* ACTIVITY LIST *
[a] Answer these questions about the evy documentation excerpt, one answer per line:
(i) What port number should a test server be bound to instead of a hardcoded port?
(ii) Which nosetests option does the excerpt say not to use?
(iii) Which environment variable sets the size of the threadpool in tpool?
[b] Reproduce word for word the passage of the evy documentation excerpt starting at "These are only" and ending at "happen before then.".

* GIVEN TEXT *
=== Begin Enclosure ===

If you are writing a test that involves a client connecting to a spawned server,
it is best to not use a hardcoded port because that makes it harder to parallelize
tests. Instead bind the server to 0, and then look up its port when connecting
the client, like this:
from evy.io.convenience import listener, connect
server_sock = listener(('127.0.0.1', 0))
client_sock = connect(('localhost', server_sock.getsockname()[1]))
Coverage
Coverage.py is an awesome tool for evaluating how much code was exercised by
unit tests. Nose supports it if both are installed, so it’s easy to generate
coverage reports for evy. Here’s how:
nosetests --with-coverage --cover-package=evy
After running the tests to completion, this will emit a huge wodge of module
names and line numbers. For some reason, the --cover-inclusive option breaks
everything rather than serving its purpose of limiting the coverage to the local
files, so don’t use that.
The html option is quite useful because it generates nicely-formatted HTML that
are much easier to read than line-number soup. Here’s a command that generates
the annotation, dumping the html files into a directory called “cover”:
coverage html -d cover --omit='tempmod,<console>,tests'
(tempmod and console are omitted because they gets thrown away at the
completion of their unit tests and coverage.py isn’t smart enough to detect this.)
Environment Variables
Evy’s behavior can be controlled by a few environment variables.
These are only for the advanced user.
EVY_THREADPOOL_SIZE
The size of the threadpool in tpool. This is an
environment variable because tpool constructs its pool on first
use, so any control of the pool size needs to happen before then.
Module Reference
backdoor – Python interactive interpreter within a running process
The backdoor module is convenient for inspecting the state of a long-running process. It supplies the normal Python interactive interpreter in a way that does not block the normal operation of the application. This can be useful for debugging, performance tuning, or simply learning about how things behave in situ.

=== End Enclosure ===

* DATA BLOCK *
=== Begin Enclosure ===

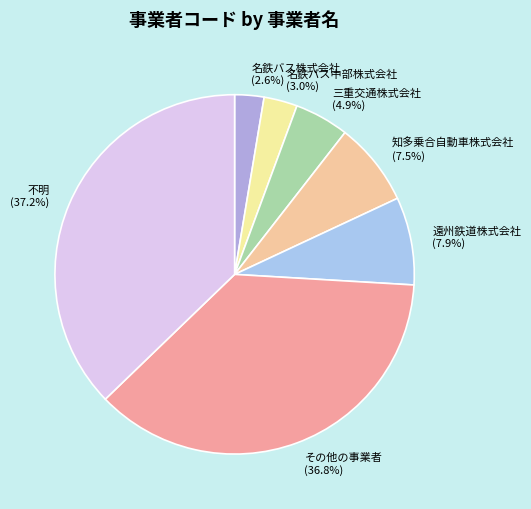

What is the ratio of the value at 知多乗合自動車株式会社 to the value at 三重交通株式会社?

1.5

=== End Enclosure ===

* TASK RESULTS *
[a]
(i) 0
(ii) --cover-inclusive
(iii) EVY_THREADPOOL_SIZE

[b]
These are only for the advanced user.
EVY_THREADPOOL_SIZE
The size of the threadpool in tpool. This is an
environment variable because tpool constructs its pool on first
use, so any control of the pool size needs to happen before then.